:: BAGIAN DOKUMEN ::

Kamis, 23 Juni 2016

Tugas Sejarah Hukum Pemda

Sejarah  Undang-undang tentang Pemerintahan Daerah dari tahun 1957 sampai dengan sekarang.
a. Undang-undang Nomor 1 Tahun 1957
Ada 4 (empat) persoalan besar yang mau diselesaikan dalam undang-undang ini yang sebelumnya belum dapat diselesaikan, yaitu:
1. Bagaimana seharusnya isi otonomi itu;
2. Berapa selayaknya jumlah tingkat-tingkat yang dapat dibentuk dalam sistem otonomi itu;
3. Bagaimana seharusnya kedudukan Kepala Daerah berhadapan dengan otonomi itu; dan
4. Bagaimana dan apa isi pengawasan yang tak boleh tidak harus dilakukan terhadap daerah-daerah otonomi oleh penguasa pusat.

:::

*SOAL*. Bagaimana terjemahan bahasa Inggris untuk kalimat dari teks tentang sejarah undang-undang pemerintahan daerah ini: "Ada 4 (empat) persoalan besar yang mau diselesaikan dalam undang-undang ini yang sebelumnya belum dapat diselesaikan, yaitu:"?

:: DATA TERCATAT ::

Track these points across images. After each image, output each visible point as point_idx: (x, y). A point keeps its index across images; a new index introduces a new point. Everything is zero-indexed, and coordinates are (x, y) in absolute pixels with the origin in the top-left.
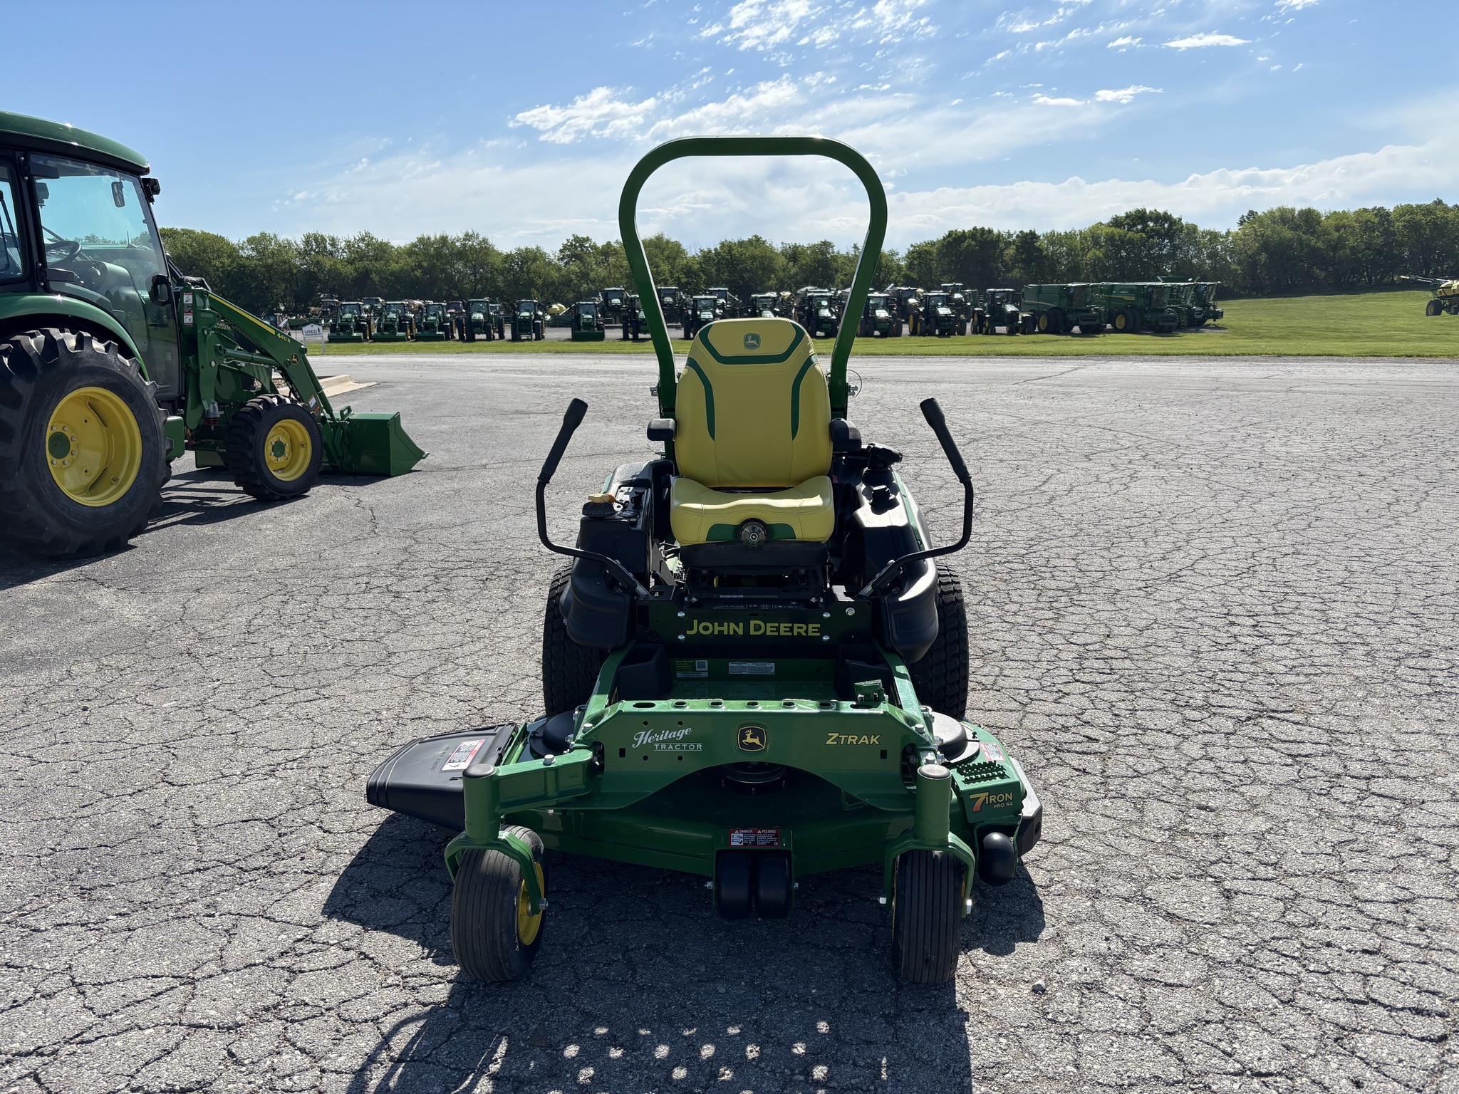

:::

*HASIL PENGERJAAN*. There are 4 (four) major issues to be resolved in this law that could not previously be resolved, namely: